For the serious collectors

eBay Australia has 2,000 searches every month for Kobe Bryant. However, that figure is likely to increase this month due to Kobe Bryant Day, eBay Head of Sneakers & Collectibles at eBay Australia & New Zealand Alaister Low.

Low, who has an extensive collection of memorabilia and sneakers himself, says there’s something special about Kobe Bryant and what he stood for that means his “legacy lives on” through his fans.

“We get about 2,000 searches a month for Kobe and that’s likely to increase around this time – which really says something about his legacy, not only in basketball, but also his contribution to culture and his impact on so many lives,” Low told Forbes Australia.

Low says anything associated with Bryant, from sneakers and jerseys to ticket stubs and trading cards “people are instantly interested in”.

“I think the biggest reason [for collecting] is they want a piece of Kobe Bryant, they want to feel closer to him as a person and they want to be part of what he stood for,” Low says.

Kobe Bryant superfan Josh Nicholls and the late Kobe Bryant | Source: supplied
The legacy of Kobe Bryant

Kobe Bryant was born August 23, 1978 in Philadelphia to former NBA player Joe Bryant and Pamela Cox Bryant.
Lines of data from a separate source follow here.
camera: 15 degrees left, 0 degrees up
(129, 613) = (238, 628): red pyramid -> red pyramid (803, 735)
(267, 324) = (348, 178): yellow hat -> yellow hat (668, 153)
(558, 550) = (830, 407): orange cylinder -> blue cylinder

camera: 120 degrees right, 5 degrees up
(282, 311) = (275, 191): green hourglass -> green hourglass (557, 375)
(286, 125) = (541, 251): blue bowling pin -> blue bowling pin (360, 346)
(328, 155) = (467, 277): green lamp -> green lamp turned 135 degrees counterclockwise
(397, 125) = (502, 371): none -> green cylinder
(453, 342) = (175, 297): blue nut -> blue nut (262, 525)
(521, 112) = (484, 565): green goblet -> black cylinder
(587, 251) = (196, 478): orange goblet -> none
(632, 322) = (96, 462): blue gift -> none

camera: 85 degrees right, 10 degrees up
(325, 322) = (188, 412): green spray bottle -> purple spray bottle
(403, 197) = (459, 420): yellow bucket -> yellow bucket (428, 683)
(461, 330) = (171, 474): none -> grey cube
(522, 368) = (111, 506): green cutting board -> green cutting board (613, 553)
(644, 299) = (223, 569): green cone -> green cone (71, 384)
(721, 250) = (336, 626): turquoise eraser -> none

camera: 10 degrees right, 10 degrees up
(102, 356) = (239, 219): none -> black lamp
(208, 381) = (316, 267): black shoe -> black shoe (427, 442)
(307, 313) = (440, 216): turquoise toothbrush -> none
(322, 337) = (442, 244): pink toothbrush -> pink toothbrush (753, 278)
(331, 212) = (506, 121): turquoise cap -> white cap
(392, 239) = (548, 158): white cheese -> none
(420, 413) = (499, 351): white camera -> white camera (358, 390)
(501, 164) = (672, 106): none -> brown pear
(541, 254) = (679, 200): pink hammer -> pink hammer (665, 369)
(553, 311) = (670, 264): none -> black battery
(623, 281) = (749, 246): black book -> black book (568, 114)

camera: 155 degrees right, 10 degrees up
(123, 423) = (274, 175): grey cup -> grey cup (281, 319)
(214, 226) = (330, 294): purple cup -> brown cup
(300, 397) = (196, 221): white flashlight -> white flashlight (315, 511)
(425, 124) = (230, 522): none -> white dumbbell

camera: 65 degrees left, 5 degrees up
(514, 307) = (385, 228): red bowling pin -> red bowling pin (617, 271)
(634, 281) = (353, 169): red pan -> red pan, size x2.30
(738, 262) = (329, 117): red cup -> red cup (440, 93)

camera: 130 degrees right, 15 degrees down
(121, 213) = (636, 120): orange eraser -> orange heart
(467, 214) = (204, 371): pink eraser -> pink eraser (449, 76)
Bryant began playing basketball at the age of three and when he was six, his father retired from the NBA and moved his family to Italy to continue playing professional basketball at a lower level.

Bryant returned to the US for his high school years, where he continued to build his own basketball skills, attracting the attention of talent scouts. At the age of 17 he was recruited directly into the NBA – becoming one of only a handful of students to do so. The move was a controversial one, not only because it was an unusual pathway, but because Bryant’s basketball skills and his high SAT scores meant he could have reportedly had the choice of attending any American university he chose. Instead, he was signed with the Los Angeles Lakers after being picked up and traded by the Charlotte Hornets.

Bryant played a total of 20 seasons with the Lakers. His career averages were 25.0 points, 5.2 rebounds, and 4.7 assists in 1,346 regular season games. He won one MVP Award and played 18 All-Star Games. Bryant played basketball for the US Olympics team in Beijing and London respectively, winning gold each time. In November 2015 Bryant announced that after the ’15-’16 season, he would retire from the NBA, acknowledging that after years of playing and injuries, his body had withstood all that it could.

Outside of basketball Bryant was an avid philanthropist. Throughout his career, Bryant granted terminally ill children over 250 wishes through the Make a Wish Foundation, raised more than $US81 million for research through Stand Up to Cancer. He was named an honorary ambassador of After-School All-Stars – an initiative started by the Kobe and Vanessa Bryant Family Foundation to provide comprehensive services to homeless children in LA. 

Bryant and his 13-year-old daughter Gianna were killed in a helicopter crash on January 26, 2020, while travelling to a basketball game at Bryant’s Mamba Academy in Thousand Oaks.